## What to produce
Report every line of the data where the string "avec" appears.

-- Given data follows --

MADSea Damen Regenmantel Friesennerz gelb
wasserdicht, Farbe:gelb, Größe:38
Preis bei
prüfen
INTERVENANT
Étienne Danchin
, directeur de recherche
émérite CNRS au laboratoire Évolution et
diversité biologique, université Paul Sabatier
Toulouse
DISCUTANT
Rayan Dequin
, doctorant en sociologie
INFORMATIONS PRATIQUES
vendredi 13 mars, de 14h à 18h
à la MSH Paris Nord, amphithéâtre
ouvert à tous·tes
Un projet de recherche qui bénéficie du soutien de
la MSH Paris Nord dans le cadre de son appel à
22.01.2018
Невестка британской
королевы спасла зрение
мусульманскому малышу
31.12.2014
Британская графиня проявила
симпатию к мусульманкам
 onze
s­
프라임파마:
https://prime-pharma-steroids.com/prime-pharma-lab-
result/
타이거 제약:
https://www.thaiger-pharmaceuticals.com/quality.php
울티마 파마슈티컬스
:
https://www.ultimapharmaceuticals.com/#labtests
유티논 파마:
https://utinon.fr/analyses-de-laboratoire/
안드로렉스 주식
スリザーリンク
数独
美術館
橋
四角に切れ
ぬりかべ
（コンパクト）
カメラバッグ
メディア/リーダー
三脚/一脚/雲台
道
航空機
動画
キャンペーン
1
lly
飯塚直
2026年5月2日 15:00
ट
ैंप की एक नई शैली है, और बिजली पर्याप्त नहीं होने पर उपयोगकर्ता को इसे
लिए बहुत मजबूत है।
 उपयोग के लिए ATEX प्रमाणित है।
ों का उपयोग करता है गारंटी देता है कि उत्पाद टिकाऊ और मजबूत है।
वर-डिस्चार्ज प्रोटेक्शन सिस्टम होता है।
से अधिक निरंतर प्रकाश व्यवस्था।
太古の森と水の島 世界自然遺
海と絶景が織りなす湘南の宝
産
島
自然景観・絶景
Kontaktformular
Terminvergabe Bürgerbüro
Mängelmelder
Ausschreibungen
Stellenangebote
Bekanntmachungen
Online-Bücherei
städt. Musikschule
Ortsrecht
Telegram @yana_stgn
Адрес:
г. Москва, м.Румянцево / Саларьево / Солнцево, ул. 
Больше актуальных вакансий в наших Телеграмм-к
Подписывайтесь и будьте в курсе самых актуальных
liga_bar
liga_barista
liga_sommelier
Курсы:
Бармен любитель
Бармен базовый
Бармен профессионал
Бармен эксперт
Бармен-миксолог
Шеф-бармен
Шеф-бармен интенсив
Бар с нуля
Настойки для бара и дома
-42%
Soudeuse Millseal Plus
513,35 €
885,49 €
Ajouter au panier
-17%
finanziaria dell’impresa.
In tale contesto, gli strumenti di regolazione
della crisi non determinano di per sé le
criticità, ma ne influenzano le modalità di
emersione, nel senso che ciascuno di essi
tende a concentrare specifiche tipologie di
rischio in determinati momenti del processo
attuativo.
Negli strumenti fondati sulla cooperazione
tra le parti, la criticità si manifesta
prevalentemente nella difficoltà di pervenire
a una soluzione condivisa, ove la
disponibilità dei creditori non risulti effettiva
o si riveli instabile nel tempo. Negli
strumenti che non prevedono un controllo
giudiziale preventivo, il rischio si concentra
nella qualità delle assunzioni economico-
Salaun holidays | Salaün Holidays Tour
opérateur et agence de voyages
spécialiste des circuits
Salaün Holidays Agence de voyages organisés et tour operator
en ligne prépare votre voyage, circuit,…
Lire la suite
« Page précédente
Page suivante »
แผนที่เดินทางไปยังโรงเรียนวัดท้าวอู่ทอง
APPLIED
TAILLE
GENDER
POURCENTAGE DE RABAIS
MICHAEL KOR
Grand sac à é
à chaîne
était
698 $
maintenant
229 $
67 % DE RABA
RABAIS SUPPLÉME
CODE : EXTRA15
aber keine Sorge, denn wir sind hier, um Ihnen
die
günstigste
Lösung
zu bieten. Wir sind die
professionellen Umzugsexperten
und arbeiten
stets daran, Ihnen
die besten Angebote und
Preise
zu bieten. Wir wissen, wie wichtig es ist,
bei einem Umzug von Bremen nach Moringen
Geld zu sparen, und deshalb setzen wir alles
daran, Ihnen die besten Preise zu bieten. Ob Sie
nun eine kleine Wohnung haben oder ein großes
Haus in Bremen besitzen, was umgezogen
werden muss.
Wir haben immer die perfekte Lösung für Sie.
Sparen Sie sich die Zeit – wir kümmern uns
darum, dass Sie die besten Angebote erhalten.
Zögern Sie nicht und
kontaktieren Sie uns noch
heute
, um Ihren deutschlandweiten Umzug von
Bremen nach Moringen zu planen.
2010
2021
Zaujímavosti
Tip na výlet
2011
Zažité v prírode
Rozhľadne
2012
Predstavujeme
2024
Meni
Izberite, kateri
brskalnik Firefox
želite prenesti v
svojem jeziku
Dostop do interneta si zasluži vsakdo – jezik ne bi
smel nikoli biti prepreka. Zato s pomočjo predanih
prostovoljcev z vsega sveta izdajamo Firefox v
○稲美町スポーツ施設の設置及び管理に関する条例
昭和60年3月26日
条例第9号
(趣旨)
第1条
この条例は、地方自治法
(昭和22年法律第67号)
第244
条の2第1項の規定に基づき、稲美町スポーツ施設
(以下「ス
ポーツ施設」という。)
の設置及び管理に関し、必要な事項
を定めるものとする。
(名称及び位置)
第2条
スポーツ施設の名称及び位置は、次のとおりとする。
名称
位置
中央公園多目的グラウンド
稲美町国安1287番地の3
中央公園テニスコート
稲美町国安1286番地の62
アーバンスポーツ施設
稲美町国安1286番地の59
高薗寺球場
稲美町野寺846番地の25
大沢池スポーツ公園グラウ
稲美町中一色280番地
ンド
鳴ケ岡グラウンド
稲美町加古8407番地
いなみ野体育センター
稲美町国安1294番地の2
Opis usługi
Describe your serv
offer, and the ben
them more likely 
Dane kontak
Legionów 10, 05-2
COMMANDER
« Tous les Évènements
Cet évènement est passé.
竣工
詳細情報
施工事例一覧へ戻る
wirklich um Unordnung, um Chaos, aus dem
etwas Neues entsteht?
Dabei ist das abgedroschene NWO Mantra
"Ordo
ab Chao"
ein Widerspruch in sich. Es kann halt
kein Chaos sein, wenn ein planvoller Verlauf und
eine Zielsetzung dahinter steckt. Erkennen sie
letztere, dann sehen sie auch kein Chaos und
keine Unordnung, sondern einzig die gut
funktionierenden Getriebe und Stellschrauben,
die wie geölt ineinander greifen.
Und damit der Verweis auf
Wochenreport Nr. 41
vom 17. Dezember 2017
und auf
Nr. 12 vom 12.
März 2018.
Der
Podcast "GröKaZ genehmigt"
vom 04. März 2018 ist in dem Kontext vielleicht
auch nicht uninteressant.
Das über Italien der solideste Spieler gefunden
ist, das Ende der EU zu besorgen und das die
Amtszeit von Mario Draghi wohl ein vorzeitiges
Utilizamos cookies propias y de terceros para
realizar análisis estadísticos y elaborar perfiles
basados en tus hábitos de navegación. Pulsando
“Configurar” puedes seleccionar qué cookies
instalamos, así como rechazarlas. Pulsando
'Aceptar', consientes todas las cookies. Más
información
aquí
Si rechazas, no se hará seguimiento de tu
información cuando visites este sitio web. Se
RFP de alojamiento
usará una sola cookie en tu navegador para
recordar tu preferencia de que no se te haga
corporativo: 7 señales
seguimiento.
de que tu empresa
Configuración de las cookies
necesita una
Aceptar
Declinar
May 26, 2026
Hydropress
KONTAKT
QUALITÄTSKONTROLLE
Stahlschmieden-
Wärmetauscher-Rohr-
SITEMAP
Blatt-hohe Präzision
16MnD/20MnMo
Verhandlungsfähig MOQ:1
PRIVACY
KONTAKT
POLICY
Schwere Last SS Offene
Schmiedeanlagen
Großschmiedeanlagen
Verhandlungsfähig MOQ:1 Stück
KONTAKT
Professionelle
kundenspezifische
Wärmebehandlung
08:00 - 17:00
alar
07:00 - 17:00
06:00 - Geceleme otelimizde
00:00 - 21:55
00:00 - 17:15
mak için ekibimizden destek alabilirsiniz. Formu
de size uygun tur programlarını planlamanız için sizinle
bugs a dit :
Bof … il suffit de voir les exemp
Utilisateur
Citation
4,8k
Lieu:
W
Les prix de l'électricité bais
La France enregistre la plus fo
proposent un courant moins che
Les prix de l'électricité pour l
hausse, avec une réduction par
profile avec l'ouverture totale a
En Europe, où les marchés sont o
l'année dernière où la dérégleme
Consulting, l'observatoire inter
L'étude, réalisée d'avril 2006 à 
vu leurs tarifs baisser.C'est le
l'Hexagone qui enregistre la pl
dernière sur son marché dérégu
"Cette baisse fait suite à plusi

-- Given data concluded --

## Final answer
hausse, avec une réduction par
profile avec l'ouverture totale a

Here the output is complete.